Thermoelectric materials produced via microwave in minutes instead of days

Rapid Microwave Synthesis of Indium Filled Skutterudites: An energy efficient route to high performance thermoelectric materials

Filled skutterudites are promising thermoelectric materials due to reduced thermal conductivity upon inserting a guest atom or ‘rattler’ into the CoSb₃ structure. By using an indium rattler dimensionless Figure of Merit (ZT) values over 1 at 650 K have been reported. The conventional synthesis of these compounds typically takes several days (~ 3 days) to obtain the final well-sintered material for property measurements. We report here a microwave-assisted synthesis method that reduces the initial calcination time from two days to two minutes. This route significantly reduces the time needed to produce materials suitable for property and device testing.

Most people are aware you’re not supposed to put metal foil into a microwave, because it will spark. But powdered metals are different, and OSU scientists are tapping into that basic phenomenon to heat materials to 1,800 degrees in just a few minutes – on purpose, and with hugely useful results.

Thermoelectric power generation, researchers say, is a way to produce electricity from waste heat – something as basic as the hot exhaust from an automobile, or the wasted heat given off by a whirring machine. It’s been known of for decades but never really used other than in niche applications, because it’s too inefficient, costly and sometimes the materials needed are toxic. NASA has used some expensive and high-tech thermoelectric generators to produce electricity in outer space.

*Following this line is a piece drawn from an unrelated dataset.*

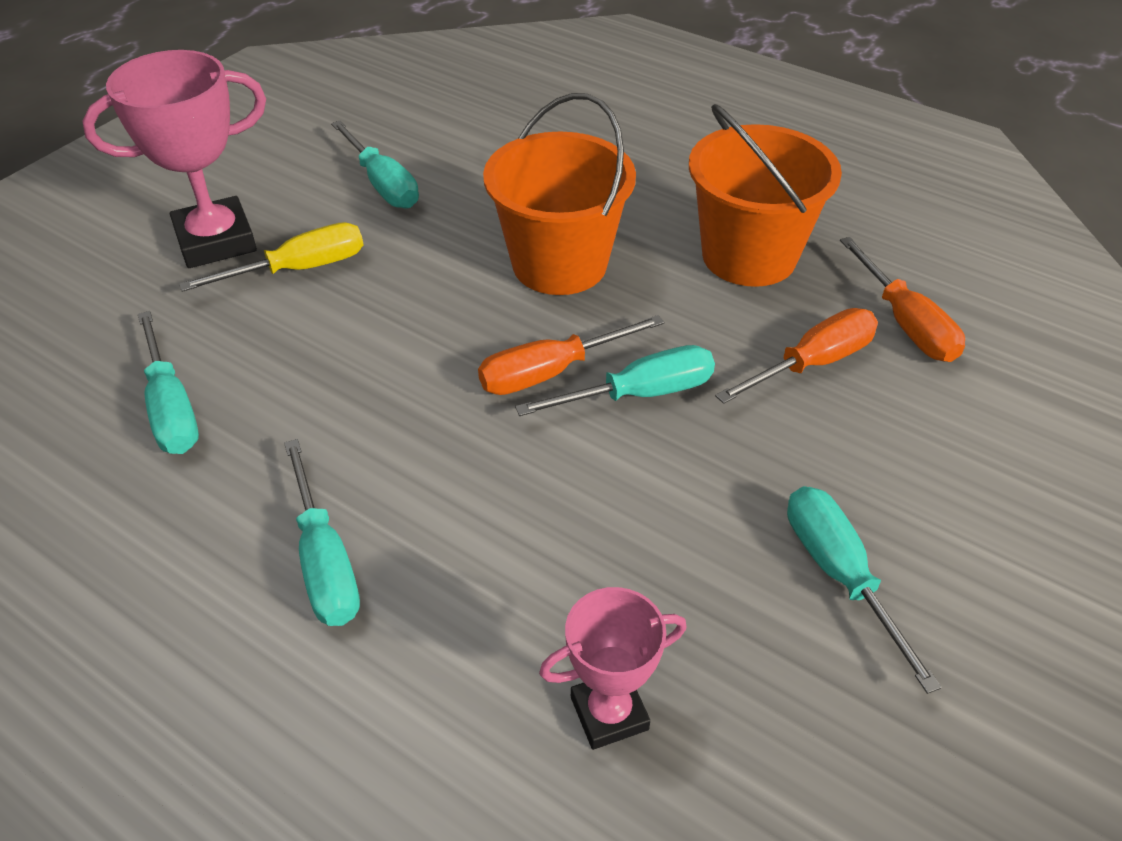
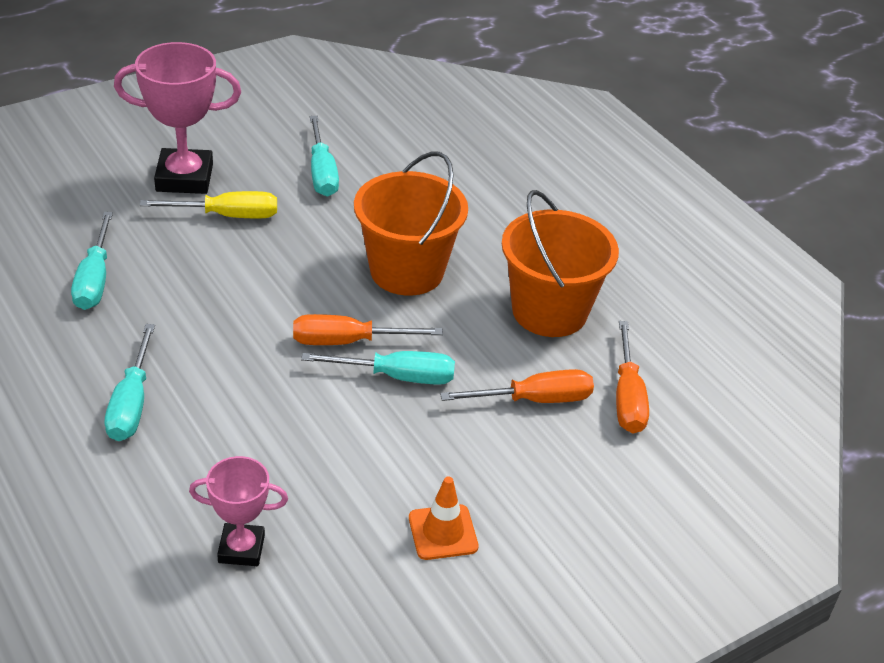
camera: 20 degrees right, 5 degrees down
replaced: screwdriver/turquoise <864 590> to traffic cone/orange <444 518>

The problem of wasted energy is huge. A car, for instance, wastes about two-thirds of the energy it produces. Factories, machines and power plants discard enormous amounts of energy.

But the potential is also huge. A hybrid automobile that has both gasoline and electric engines, for instance, would be ideal to take advantage of thermoelectric generation to increase its efficiency. Heat that is now being wasted in the exhaust or vented by the radiator could instead be used to help power the car. Factories could become much more energy efficient, electric utilities could recapture energy from heat that’s now going up a smokestack. Minor applications might even include a wrist watch operated by body heat.

“To address this, we need materials that are low cost, non-toxic and stable, and highly efficient at converting low-grade waste heat into electricity,” Subramanian said. “In material science, that’s almost like being a glass and a metal at the same time. It just isn’t easy. Because of these obstacles almost nothing has been done commercially in large scale thermoelectric power generation.”

Skutterudites have some of the needed properties, researchers say, but historically have been slow and difficult to make. The new findings cut that production time from days to minutes, and should not only speed research on these compounds but ultimately provide a more affordable way to produce them on a mass commercial scale.

OSU researchers have created skutterudites with microwave technology with an indium cobalt antimonite compound, and believe others are possible. They are continuing research, and believe that ultimately a range of different compounds may be needed for different applications of thermoelectric generation.